Serge Poliakoff chez Almine Rech

Serge Poliakoff chez Almine Rech
Serge Poliakoff chez Almine Rech

Ce week-end, la galerie Almine Rech inaugurera une exposition intitulée « Les étés de Poliakoff ». Cette deuxième exposition personnelle dédiée à l’artiste depuis l’entrée de son Estate à la galerie l’année dernière est consacrée aux gouaches qu’il a réalisées durant les étés.

On sait peu de choses en fait, mais Serge Poliakoff (1900-1969) consacre pendant des années ses étés à la pratique de la gouache selon un rituel bien défini. Chaque matin, il en confectionnait quatre et répétait celles qu’il avait réalisées la veille et dont les couleurs avaient séché pendant la nuit. A la fin des vacances, il signe les compositions dont il est satisfait et sélectionne, parmi les autres, celles dont il imagine pouvoir s’inspirer pour ses peintures à l’huile.

Exécutées pendant de nombreux étés consécutifs, les gouaches témoignent de l’évolution stylistique de l’artiste. De ses compositions de danseurs (Danse balalaïka russe1936) à ses agencements de grandes zones colorées occupant toute la surface (Composition abstraite 62-1211963), l’artiste passe du registre figuratif à une abstraction de type colorfield.

Entre ces deux moments, c’est par des équilibres de motifs plus petits (Composition abstraite 53-55, vers 1953) que Poliakoff articule ses couleurs lumineuses et ses matières cohérentes. En effet, il est caractéristique du travail de ce peintre d’origine russe, naturalisé français, de vouloir créer une luminosité proche de celle des icônes religieuses sans pour autant mettre le travail au second plan. Cherchant à reproduire les couleurs des sarcophages égyptiens, il ajoute de l’œuf à ses mélanges de gouache pour mieux inscrire le geste en couleur.

Mais Poliakoff, ami de Kandinsky ainsi que du couple Delaunay, joue aussi avec les contrastes visant l’équilibre dans la construction de ses surfaces.

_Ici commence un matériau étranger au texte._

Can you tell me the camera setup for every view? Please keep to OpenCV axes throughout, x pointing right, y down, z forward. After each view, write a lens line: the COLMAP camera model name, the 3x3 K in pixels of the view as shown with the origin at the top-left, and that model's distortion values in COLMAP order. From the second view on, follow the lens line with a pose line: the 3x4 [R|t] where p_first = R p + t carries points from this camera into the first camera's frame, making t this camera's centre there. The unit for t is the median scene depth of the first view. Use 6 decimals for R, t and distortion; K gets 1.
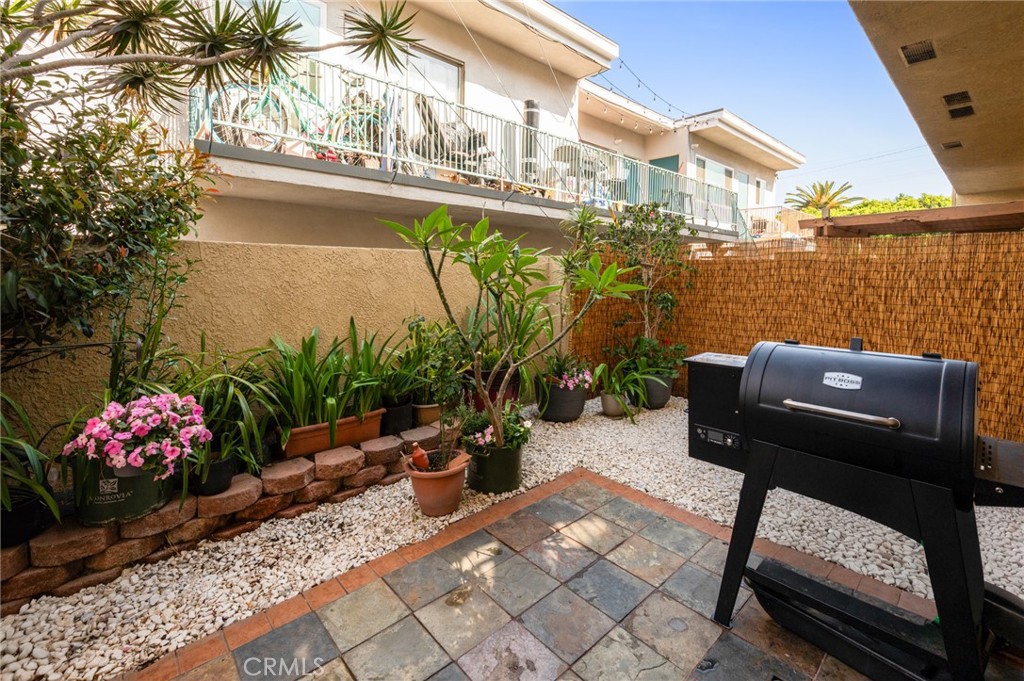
lens RADIAL K [[440.4, 0, 512.8], [0, 440.4, 330.2], [0, 0, 1]] dist [0.000606, 0.000065]
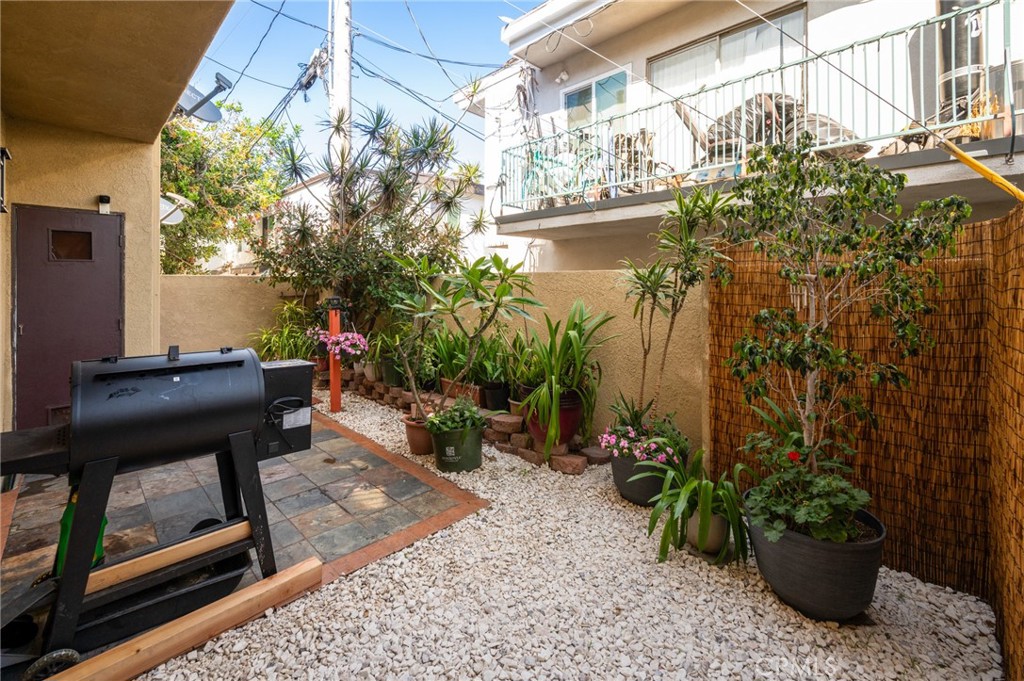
lens RADIAL K [[429.0, 0, 513.2], [0, 429.0, 335.9], [0, 0, 1]] dist [0.010740, 0.000273]
pose [[0.056330, 0.106857, -0.992677, 0.923902], [-0.133395, 0.986148, 0.098585, -0.119015], [0.989461, 0.126865, 0.069804, 0.856875]]
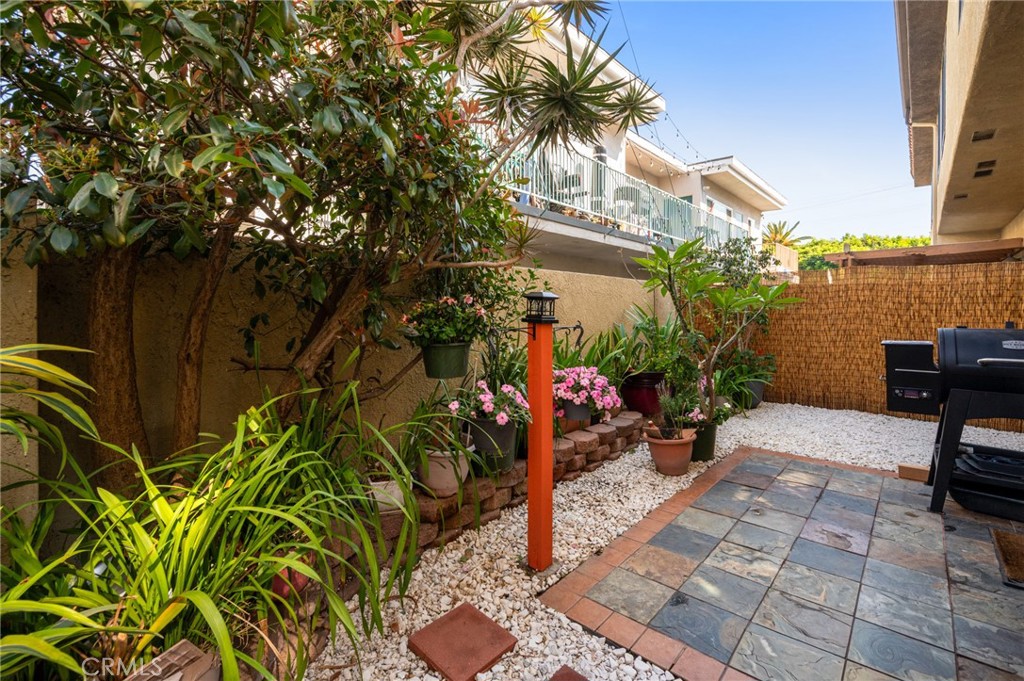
lens RADIAL K [[460.2, 0, 512.2], [0, 460.2, 354.6], [0, 0, 1]] dist [-0.000470, 0.000180]
pose [[0.993179, -0.017123, 0.115334, -0.577102], [0.021013, 0.999248, -0.032593, 0.074079], [-0.114689, 0.034794, 0.992792, -0.210438]]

Formé à l’École de dessin de Moscou avant d’intégrer l’Académie de la Grande Chaumière à Paris, son sens de la composition lui permet de concevoir des combinaisons harmonieuses utilisant des formes abstraites moins régulières dans leurs dimensions et leur placement que celles de Klee, qu’il a également beaucoup étudié. .

On sait que Poliakoff, tout comme Mondrian, peignait souvent ses peintures à l’huile à l’envers. Était-ce également le cas des gouaches ? Pourtant, à l’instar des équilibres peints sur toile par son confrère hollandais, ceux exécutés sur papier par Poliakoff fusionnent de plus en plus forme et fond et c’est à travers des compositions très frontales que la tension entre lumière et matière émerge dans ses dernières gouaches.

Cette équation entre forme, couleur, texture mais aussi surface des dernières gouaches de Poliakoff paraîtra sans doute très actuelle au spectateur. Et pour cause, elle continue d’être poursuivie par les meilleurs artistes abstraits d’aujourd’hui, le plus proche de cette tendance étant peut-être l’excellent Andreas Eriksson.

Cette comparaison permet de soulever un dernier point : les formats des œuvres présentées dans l’exposition, bien que bien plus petits que ceux de l’artiste suédois, sont également plus petits que les huiles sur toile du peintre français. Leurs dimensions réduites font également résonner leurs lumières de manière plus intime.

L’exposition est visible jusqu’au 1est Mars.